A woman in her 30s presented with a 4-day history of worsening odynophagia, sore throat, and neck pain and stiffness. She was 9 weeks pregnant at the time of presentation, without apparent complications, and had no history of head and neck surgical procedures. She was afebrile, and results from routine laboratory tests were notable for a slight leukocytosis, with white blood cell count of 13 800/μL (13.8 × 109/L) and elevated erythrocyte sedimentation rate (ESR) of 30 mm/h. Physical examination revealed diffuse tenderness to palpation of the left lateral and posterior sides of her neck. Flexible fiber-optic laryngoscopy showed a widely patent airway without bulging of the posterior or lateral pharyngeal walls. A lateral neck radiograph was first obtained, which showed questionable prevertebral widening at the C2 level. Magnetic resonance imaging (MRI) of the cervical spine and brain without contrast was performed. The choice of imaging was based on the fact that the patient was pregnant.

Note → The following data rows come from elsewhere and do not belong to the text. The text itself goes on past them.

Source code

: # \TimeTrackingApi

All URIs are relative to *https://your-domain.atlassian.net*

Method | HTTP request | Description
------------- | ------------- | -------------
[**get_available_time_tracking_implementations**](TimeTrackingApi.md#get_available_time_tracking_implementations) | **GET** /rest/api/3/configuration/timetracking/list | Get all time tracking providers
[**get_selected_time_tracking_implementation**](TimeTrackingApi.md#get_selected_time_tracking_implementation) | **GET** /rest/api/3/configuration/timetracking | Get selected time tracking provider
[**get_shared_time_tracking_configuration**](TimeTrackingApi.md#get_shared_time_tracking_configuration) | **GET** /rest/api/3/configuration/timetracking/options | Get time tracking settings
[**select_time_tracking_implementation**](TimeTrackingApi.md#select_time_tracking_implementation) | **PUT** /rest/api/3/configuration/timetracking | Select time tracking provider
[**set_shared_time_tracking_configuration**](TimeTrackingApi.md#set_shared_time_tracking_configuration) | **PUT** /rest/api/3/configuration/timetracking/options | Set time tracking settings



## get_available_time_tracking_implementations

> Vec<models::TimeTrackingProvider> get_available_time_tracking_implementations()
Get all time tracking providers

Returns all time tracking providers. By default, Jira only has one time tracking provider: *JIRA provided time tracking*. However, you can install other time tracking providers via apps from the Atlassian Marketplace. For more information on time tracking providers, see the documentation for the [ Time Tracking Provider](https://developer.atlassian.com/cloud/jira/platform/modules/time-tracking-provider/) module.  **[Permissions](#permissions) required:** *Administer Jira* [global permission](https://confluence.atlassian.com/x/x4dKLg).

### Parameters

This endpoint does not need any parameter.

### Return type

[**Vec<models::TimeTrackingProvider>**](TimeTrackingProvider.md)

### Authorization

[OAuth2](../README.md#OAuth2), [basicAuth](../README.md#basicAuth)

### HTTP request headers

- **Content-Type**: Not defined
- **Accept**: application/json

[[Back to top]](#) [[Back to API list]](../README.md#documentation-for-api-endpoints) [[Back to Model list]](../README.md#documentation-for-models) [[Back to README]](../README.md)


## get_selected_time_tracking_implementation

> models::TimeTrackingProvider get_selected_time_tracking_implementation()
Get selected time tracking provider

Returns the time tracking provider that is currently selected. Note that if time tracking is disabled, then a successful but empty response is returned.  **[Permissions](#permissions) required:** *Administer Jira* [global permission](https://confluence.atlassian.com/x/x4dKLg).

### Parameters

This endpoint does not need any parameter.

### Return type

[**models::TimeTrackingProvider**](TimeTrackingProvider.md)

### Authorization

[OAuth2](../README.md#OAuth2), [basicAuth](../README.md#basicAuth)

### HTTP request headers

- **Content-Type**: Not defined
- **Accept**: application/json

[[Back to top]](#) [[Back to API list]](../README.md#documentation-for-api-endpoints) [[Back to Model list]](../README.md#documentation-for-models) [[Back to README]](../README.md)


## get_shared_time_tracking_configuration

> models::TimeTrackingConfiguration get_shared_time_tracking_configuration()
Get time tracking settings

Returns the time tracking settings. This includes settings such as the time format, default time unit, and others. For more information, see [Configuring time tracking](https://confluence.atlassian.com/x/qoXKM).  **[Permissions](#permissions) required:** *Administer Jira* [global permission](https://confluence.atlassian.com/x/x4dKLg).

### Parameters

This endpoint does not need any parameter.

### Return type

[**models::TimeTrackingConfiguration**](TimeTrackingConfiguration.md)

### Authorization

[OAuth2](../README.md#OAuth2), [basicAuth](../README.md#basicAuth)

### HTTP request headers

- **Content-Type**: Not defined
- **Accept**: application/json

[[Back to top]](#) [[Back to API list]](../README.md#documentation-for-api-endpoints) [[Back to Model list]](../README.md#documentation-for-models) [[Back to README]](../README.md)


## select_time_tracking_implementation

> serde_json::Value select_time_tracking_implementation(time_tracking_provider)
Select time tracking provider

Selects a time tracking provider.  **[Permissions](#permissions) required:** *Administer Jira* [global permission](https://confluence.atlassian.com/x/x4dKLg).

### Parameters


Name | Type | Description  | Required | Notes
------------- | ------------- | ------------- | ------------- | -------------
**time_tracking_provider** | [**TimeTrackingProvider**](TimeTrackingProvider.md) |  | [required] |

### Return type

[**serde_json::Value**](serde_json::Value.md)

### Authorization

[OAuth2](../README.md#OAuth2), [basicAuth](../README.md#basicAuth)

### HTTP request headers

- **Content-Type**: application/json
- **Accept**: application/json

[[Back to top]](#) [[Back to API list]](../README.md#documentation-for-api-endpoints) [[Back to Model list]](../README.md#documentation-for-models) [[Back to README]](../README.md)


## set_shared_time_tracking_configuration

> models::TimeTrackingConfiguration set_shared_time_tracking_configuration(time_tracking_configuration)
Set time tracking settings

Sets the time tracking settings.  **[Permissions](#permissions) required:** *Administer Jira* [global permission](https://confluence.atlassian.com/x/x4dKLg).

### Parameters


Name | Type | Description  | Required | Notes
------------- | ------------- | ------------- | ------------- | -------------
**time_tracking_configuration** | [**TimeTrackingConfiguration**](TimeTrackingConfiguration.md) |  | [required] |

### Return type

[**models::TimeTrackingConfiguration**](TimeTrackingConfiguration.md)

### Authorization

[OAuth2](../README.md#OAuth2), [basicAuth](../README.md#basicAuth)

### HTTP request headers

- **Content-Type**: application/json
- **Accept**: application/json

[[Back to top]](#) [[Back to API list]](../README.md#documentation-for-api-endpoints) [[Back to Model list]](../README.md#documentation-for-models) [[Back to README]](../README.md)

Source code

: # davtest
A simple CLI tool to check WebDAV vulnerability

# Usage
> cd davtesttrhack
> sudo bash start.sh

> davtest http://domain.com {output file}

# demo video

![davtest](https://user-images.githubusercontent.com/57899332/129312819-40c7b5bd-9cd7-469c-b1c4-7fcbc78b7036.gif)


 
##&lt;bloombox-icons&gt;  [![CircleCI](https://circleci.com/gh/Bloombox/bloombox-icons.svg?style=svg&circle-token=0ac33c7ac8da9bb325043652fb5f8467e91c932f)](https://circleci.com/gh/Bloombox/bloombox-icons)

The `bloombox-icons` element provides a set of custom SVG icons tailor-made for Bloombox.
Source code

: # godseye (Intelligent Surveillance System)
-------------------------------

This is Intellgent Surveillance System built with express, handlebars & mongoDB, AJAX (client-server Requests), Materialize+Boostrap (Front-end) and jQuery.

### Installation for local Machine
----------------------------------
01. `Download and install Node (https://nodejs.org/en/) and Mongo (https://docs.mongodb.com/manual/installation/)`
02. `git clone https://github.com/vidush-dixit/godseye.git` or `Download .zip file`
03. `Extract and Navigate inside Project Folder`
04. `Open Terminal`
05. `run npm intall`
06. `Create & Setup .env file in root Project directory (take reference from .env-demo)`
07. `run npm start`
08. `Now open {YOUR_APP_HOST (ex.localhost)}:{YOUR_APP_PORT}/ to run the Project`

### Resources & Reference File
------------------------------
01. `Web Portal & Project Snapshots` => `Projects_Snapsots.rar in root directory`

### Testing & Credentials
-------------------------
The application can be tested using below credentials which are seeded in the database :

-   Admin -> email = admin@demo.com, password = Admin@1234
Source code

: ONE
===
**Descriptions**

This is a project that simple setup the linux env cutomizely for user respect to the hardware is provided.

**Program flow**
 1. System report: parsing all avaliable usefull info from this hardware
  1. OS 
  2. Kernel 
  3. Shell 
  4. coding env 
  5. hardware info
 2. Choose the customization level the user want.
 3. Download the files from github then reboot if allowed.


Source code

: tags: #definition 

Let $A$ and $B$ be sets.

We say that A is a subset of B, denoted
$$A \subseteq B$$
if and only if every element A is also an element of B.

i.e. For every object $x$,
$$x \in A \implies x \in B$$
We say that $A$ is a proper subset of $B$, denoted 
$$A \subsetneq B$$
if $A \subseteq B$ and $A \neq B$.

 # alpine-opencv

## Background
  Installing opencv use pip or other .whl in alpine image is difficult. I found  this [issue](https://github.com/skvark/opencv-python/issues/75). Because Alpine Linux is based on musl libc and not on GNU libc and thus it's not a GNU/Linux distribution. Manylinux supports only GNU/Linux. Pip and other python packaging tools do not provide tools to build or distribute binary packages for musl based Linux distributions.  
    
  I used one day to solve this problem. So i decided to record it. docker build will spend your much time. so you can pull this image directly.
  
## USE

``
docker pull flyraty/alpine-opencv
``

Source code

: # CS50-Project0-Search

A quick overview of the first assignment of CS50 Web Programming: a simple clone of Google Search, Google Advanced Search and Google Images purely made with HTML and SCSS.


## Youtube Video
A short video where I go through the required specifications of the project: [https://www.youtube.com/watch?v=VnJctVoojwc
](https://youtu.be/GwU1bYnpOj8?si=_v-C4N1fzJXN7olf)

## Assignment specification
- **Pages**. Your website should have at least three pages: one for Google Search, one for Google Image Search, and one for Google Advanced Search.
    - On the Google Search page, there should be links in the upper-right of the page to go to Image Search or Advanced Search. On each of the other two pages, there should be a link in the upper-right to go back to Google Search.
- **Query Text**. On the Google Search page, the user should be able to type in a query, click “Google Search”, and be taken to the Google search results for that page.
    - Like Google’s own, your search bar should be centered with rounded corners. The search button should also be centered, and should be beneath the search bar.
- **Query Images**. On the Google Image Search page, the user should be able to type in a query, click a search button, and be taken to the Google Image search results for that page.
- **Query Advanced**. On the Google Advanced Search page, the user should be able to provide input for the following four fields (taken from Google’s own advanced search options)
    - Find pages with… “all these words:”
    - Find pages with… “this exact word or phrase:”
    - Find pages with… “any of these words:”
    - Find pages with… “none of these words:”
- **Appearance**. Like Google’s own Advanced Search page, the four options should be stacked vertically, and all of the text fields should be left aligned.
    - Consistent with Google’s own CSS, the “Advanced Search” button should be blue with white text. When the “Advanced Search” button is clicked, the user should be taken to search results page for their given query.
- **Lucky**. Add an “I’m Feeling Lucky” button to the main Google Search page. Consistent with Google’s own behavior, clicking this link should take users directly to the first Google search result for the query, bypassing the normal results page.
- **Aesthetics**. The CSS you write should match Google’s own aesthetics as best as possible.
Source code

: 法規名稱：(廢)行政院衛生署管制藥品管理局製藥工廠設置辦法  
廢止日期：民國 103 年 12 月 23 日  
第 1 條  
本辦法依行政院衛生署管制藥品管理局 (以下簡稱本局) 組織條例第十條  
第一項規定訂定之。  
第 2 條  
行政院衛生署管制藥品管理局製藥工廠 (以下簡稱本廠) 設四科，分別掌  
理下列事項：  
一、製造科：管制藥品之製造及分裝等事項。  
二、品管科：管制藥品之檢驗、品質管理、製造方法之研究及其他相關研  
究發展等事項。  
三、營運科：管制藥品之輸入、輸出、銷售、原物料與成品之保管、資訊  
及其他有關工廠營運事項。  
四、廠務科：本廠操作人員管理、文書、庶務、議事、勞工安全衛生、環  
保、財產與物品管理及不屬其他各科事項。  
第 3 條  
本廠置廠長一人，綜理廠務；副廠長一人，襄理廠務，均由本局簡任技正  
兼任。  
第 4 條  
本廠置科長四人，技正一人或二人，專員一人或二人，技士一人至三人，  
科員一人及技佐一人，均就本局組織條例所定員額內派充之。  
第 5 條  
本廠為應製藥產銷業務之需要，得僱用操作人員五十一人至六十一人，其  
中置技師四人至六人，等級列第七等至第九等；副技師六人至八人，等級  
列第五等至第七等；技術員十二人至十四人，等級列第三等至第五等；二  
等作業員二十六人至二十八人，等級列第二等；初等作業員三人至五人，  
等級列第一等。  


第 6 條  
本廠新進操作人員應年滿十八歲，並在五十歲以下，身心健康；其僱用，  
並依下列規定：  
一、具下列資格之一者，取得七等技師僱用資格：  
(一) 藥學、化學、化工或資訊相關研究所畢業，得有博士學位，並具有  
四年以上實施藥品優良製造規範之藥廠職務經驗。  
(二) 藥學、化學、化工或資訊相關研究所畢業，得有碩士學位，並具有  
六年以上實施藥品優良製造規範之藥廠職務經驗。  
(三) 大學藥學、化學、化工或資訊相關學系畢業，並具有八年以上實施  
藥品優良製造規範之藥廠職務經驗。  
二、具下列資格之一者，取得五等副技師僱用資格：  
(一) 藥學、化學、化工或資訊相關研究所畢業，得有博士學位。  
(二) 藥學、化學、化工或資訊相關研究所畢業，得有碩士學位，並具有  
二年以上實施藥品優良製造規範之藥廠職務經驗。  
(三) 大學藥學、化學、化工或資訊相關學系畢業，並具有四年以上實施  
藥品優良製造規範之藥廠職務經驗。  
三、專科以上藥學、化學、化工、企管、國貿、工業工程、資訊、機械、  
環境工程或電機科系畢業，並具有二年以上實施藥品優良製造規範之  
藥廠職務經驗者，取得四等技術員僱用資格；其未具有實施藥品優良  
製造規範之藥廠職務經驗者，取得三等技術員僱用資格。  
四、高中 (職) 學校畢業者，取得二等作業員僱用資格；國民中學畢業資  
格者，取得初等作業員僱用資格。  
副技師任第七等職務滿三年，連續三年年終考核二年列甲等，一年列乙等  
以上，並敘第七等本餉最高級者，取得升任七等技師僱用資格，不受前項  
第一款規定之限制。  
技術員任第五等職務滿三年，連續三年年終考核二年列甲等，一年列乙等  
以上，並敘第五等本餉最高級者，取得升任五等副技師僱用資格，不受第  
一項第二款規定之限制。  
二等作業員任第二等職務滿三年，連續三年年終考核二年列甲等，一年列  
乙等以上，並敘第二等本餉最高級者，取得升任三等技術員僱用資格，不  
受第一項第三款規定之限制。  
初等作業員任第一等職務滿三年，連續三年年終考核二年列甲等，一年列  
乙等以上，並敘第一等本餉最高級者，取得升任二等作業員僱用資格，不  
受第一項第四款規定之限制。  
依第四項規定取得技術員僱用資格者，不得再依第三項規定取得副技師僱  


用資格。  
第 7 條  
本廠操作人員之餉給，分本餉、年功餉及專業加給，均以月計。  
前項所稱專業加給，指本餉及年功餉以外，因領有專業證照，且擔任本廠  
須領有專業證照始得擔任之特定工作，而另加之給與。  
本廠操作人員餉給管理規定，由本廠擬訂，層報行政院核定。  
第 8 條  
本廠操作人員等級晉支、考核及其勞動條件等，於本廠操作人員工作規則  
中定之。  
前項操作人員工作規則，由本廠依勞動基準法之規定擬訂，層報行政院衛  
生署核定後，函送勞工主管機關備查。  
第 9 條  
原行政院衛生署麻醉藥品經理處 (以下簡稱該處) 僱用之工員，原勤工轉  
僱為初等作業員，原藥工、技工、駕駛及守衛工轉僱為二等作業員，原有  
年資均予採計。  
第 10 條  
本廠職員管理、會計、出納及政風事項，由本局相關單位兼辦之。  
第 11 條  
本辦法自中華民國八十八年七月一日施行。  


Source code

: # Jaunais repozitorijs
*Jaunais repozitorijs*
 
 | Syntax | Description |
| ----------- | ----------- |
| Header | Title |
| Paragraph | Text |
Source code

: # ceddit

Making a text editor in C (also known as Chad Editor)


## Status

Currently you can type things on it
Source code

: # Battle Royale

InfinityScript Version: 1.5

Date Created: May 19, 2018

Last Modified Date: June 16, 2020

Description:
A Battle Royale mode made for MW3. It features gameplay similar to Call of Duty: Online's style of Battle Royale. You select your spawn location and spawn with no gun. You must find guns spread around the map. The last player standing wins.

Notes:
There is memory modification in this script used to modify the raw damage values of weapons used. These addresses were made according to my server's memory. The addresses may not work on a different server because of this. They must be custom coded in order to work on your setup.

The MRI scan of the cervical spine revealed edema in the prevertebral and retropharyngeal spaces extending from the skull base to the C5 level (white arrowheads in Figure, A and B). There was no evidence of discitis or any other sources of infection. The orthopedic spine service was subsequently consulted and recommended surgical incision and drainage. A computed tomographic (CT) scan of the neck with intravenous (IV) contrast was then ordered prior to any surgical intervention. It showed calcifications anterior to the C1-C2 level (black arrowheads in Figure, C and D).